Dr Sam Meng (Research Fellow at Institute for Rural Futures, UNE): Will Australian Carbon Tax affect the Resources Boom? Results from a CGE Model
Caroline Graham, Rivers SOS Alliance founder and Lock the Gate Representative, Macarthur Region: 'Undermining the Special Areas: Mining Impacts on Sydney's Water Catchment'
Theodore Mawe, Senior Tutor, University of Goroka, PNG: 'Mining and Sustainable Development'
Isabel Buitrago-Franco, Centre for Social Responsibility in Mining, UQ; and
Tathagata Chatterji, School of Geography, Planning and Environmental Management, UQ: 'Planning for Social Sustainability in Mining Regions'
What is the relationship between mining and sustainability? Given that extraction is generally a once-off process, is mining generating enough public finances to pay for long-term environmental consequences, such as disposal of radioactive waste? Are future generations, farmlands and the environment being adequately protected through governance? Is the precautionary principle being utilised sufficiently, for example with regard to underground water and carbon emissions?

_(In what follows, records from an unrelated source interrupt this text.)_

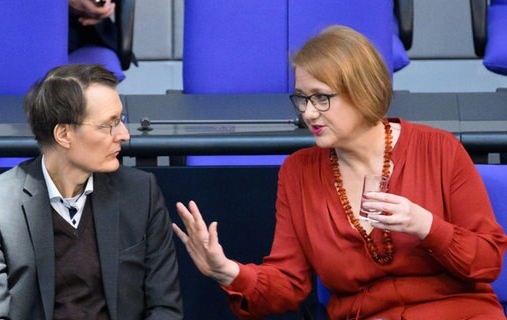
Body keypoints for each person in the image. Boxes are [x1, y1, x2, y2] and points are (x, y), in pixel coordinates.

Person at [173, 26, 507, 319]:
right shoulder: (299, 172)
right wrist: (227, 271)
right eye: (302, 99)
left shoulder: (439, 149)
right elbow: (288, 285)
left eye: (321, 98)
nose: (309, 113)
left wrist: (428, 226)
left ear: (363, 91)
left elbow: (487, 263)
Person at [0, 64, 183, 320]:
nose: (124, 134)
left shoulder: (141, 193)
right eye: (108, 125)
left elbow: (165, 309)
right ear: (64, 134)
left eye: (120, 120)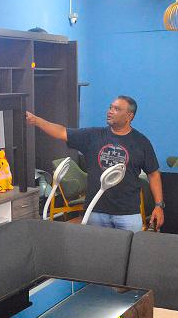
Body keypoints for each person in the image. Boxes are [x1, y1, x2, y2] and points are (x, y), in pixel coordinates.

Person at [27, 95, 164, 232]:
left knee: (130, 252)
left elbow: (153, 174)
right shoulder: (93, 136)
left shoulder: (141, 142)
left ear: (129, 116)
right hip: (95, 211)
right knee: (97, 252)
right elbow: (62, 132)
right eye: (110, 107)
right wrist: (36, 121)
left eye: (116, 109)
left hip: (127, 213)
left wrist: (159, 205)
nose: (110, 111)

What are the economic advantages and disadvantages of mining booms? Are the benefits of mining being distributed equitably? How much employment does it generate, and is this employment sustainable? Are mining companies faced with too much red tape? What are the impacts of Fly-In Fly-Out practices on rural communities and on workers? What is the impact of mining on Aboriginal communities?
What are the ethics of allowing mining on public lands, such as nature reserves and state forests? What ethical dilemmas arise over corporate and government access to private land? Do communities have adequate control over disputed practices such as coal seam gas extraction? What are the various dimensions and elements of the conflicts between communities, mining companies and governments? Can they be resolved or transformed, and if so, how? What is the role of protest and nonviolence (including use of the arts and new social media) in ensuring sustainability and equity? What new social movements are forming around mining issues?
What mining is essential? What alternatives to mining exist, such as through reductions in consumption, better energy efficiency, development of renewable energy? Where should public funding be directed?
This conference aims to be both of a high academic standard and widely-accessible to the general public. In contrast with the expensive nature of many industry and, to a lesser extent, academic conferences, and to resuscitate the notion of universities as places for universal learning as a public good (rather than competitive, corporatised businesses), this conference has a minimal registration fee. Self-sufficiency with regards to accommodation and transport is expected.